# TEXT PASSAGE
Michiana Chronicles: Trespass in Winter

Andrew Currie

“Did you hear about the Chinese spy balloon over Montana – and Biden won’t shoot it down?”

The lines were pulling off the back of the boat, down into the frigid St. Joseph River, hunting winter Steelhead in a sudden gray-white snowburst. It was about 18 degrees and ice was forming in the rod guides and on the banks upstream, sheathing off and floating by in small floes. A sweet-smelling kerosene heater warmed the cabin and we took turns thawing our fingers and hands, a rotation of guys from the fishing deck to the heater to the fishing deck, the captain steering us into the current and shooting the breeze.

“How do you not shoot it down?”

The captain is a Navy veteran and my friends and I met more than a decade ago in graduate school in Chicago. They all work in education and I work in criminal defense. We’d heard about the spy balloon that morning on NPR, the captain via other wavelengths, and the news had made differing impressions.

I said, “I don’t really follow the political game for balls and strikes.”

The captain said, “You know, I do.”

***

We started this winter fishing trip 10 years ago and have missed only once since, the year my wife was expecting. Otherwise, we’ve managed to get out on the ice – usually three or four of us, sometimes a couple more – in all kinds of winter weather in Wisconsin, Michigan and Indiana and twice now on the St. Joe.

# SET OF TASKS
1) From the winter fishing essay, copy everything from "Andrew Currie" down to "shooting the breeze." word for word.
2) In the winter fishing essay, which states does the group mention having gone ice fishing in?
3) According to the winter fishing essay, why did the group miss its trip the one time it did?

# ENTRIES SUPPLIED

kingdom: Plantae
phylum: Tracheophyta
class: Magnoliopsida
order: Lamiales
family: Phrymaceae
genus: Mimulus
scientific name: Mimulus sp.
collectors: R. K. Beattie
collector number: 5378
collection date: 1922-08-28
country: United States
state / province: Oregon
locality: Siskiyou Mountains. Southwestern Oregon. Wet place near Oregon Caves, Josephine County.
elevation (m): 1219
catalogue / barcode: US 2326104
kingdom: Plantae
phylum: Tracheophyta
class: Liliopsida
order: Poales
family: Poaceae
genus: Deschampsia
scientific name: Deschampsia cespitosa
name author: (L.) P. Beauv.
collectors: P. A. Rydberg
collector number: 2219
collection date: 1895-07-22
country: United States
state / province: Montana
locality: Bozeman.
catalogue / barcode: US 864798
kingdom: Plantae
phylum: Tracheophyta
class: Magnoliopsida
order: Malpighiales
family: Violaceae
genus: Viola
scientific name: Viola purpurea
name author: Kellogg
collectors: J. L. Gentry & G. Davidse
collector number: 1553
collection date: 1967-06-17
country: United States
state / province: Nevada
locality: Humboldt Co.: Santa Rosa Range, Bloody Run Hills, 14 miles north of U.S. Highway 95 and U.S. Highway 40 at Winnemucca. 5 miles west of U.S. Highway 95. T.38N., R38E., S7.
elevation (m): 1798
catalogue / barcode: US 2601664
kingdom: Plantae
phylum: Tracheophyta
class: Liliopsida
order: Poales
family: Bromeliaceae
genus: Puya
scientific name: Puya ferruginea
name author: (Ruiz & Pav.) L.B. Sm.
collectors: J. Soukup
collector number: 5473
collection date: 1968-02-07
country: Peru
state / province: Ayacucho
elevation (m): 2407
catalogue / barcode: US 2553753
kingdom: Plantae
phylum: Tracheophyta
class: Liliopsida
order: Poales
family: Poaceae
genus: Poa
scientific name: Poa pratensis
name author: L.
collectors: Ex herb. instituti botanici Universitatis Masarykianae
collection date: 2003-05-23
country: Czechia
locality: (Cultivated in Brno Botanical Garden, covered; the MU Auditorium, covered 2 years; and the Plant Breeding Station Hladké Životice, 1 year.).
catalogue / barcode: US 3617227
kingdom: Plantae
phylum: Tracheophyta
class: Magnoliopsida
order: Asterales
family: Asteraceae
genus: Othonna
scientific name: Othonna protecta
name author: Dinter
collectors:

# SOLUTIONS TO THE EXERCISE
1)
Andrew Currie

“Did you hear about the Chinese spy balloon over Montana – and Biden won’t shoot it down?”

The lines were pulling off the back of the boat, down into the frigid St. Joseph River, hunting winter Steelhead in a sudden gray-white snowburst. It was about 18 degrees and ice was forming in the rod guides and on the banks upstream, sheathing off and floating by in small floes. A sweet-smelling kerosene heater warmed the cabin and we took turns thawing our fingers and hands, a rotation of guys from the fishing deck to the heater to the fishing deck, the captain steering us into the current and shooting the breeze.

2) Wisconsin, Michigan, Indiana

3) The group missed the trip only in the year the writer's wife was expecting.